Collected data:
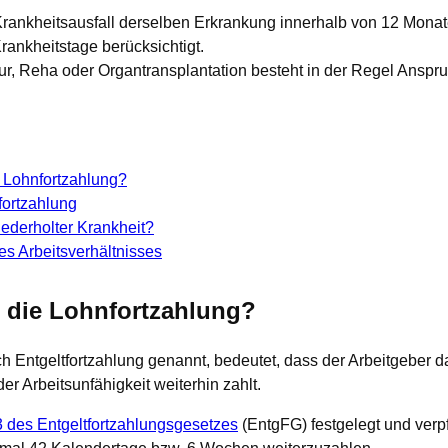
rankheitsausfall derselben Erkrankung innerhalb von 12 Monat
ankheitstage berücksichtigt.
ur, Reha oder Organtransplantation besteht in der Regel Anspru
 Lohnfortzahlung?
fortzahlung
iederholter Krankheit?
s Arbeitsverhältnisses
 die Lohnfortzahlung?
h Entgeltfortzahlung genannt, bedeutet, dass der Arbeitgeber 
er Arbeitsunfähigkeit weiterhin zahlt.
3 des Entgeltfortzahlungsgesetzes
(EntgFG) festgelegt und verpf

Exercise details: Turn the text read from the records into a Markdown table with the columns "No." and "Text", one row per line, numbered in order, with blank lines left out. Leave out the pictures.

Exercise output:
| No. | Text |
|---|---|
| 1 | rankheitsausfall derselben Erkrankung innerhalb von 12 Monat |
| 2 | ankheitstage berücksichtigt. |
| 3 | ur, Reha oder Organtransplantation besteht in der Regel Anspru |
| 4 |  Lohnfortzahlung? |
| 5 | fortzahlung |
| 6 | iederholter Krankheit? |
| 7 | s Arbeitsverhältnisses |
| 8 |  die Lohnfortzahlung? |
| 9 | h Entgeltfortzahlung genannt, bedeutet, dass der Arbeitgeber  |
| 10 | er Arbeitsunfähigkeit weiterhin zahlt. |
| 11 | 3 des Entgeltfortzahlungsgesetzes |
| 12 | (EntgFG) festgelegt und verpf |